You can download our sample video right here.

The Nikon Z6 is a supremely capable video camera that comes with a 24MP full-frame sensor and captures oversampled 4K footage with no crop. It can also shoot 1080/120p footage for slow motion clips. The above sample footage was all shot hand-held with in-body IS turned on using the Auto AF area mode and Fulltime autofocus (AF-F).

Clips were recorded in-camera using Nikon's Flat Picture profile. While not quite as workable as 10-bit N-log footage available over HDMI, a little time spent tweaking Flat Picture footage can lead to very nice results. This footage was edited in Final Cut 10.4.

Video still

Below please find our video still for comparing the Z6's various video modes to those of its peers, including its most direct competitor, the Sony a7 III.

4K

The Z6 and a7 III are taking different approaches to their oversampled 4K output with the Sony doing a better job capturing fine detail. The Z6 on the other hand looks to be using larger-radius sharpening (by default) which results in a punchier look out of camera. As expected, the Z6's full-frame 4K looks better than the Z7's full-frame 4K, which doesn't use all its pixel rows, reducing both resolution and low-light performance.

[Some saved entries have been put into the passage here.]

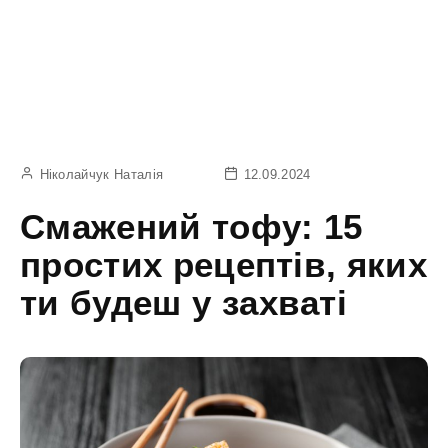
Ніколайчук Наталія
12.09.2024
Смажений тофу: 15
простих рецептів, яких
ти будеш у захваті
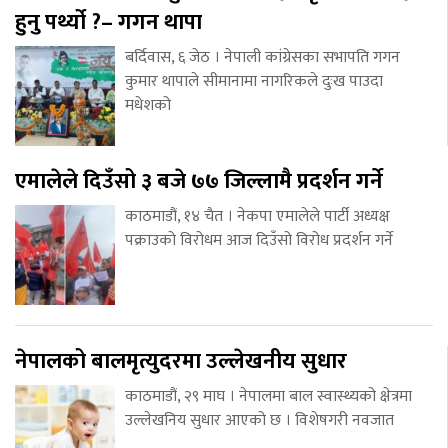
हुनु पर्थ्यो ?– गगन थापा
बर्दिवास, ६ जेठ । नेपाली कांग्रेसका सभापति गगन
कुमार थापाले सीमानामा नागरिकले दुःख पाउदा
मधेशको
एमालेले दिउँसो ३ बजे ७७ जिल्लामै प्रदर्शन गर्ने
काठमाडौं, १४ चैत । नेकपा एमालेले पार्टी अध्यक्ष
पक्राउको विरोधम आज दिउँसो विरोध प्रदर्शन गर्ने
नेपालको बालमृत्युदरमा उल्लेखनीय सुधार
काठमाडौं, २९ माघ । नेपालमा बाल स्वास्थ्यको क्षेत्रमा
उल्लेखनिय सुधार आएको छ । विशेषगरी नवजात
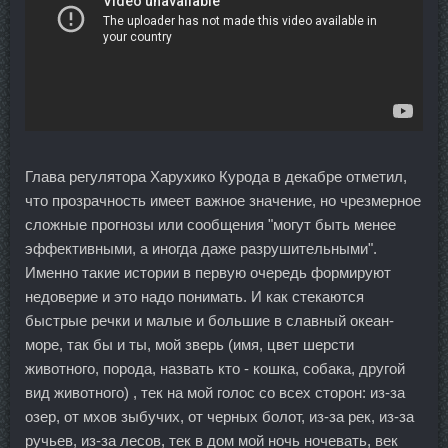
Глава регулятора Харухико Курода в декабре отметил,
что прозрачность имеет важное значение, но чрезмерное
сложные прогнозы или сообщения "могут быть менее
эффективными, а иногда даже разрушительными".
Именно такие истории в первую очередь формируют
недоверие и это надо понимать. И как стекаются
быстрые речки и малые и большие в славный океан-
море, так бы и ты, мой зверь (имя, цвет шерсти
животного, порода, назвать кто - кошка, собака, другой
вид животного) , тек на мой голос со всех сторон: из-за
озер, от мхов зыбучих, от черных болот, из-за рек, из-за
ручьев, из-за лесов, тек в дом мой ночь ночевать, век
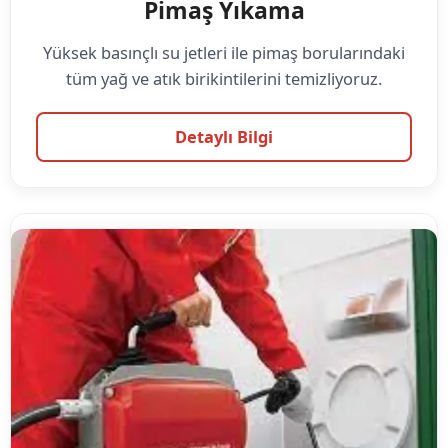
Pimaş Yıkama
Yüksek basınçlı su jetleri ile pimaş borularındaki
tüm yağ ve atık birikintilerini temizliyoruz.
Detaylı Bilgi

The Z6's cropped 4K also appears to use larger-radius sharpening than the Sony's and looks similar (but still slightly better) when compared to the Z7's. Interestingly the Z6's 4K full-frame footage looks very similar to its 4K APS-C cropped footage. There may be a bit of a noise penalty using the latter, but detail is broadly similar.

1080p

The Z6's full-frame 1080/24p looks better both than the Z7's full-frame 1080/24p and than the a7 III's 1080/24p. As a whole, the Z6's HD footage has much more sharpening applied than the a7 III's, but it doesn't necessarily show much more tangible detail. This is also the case when comparing the Z6's 1080/120p to the a7 III's.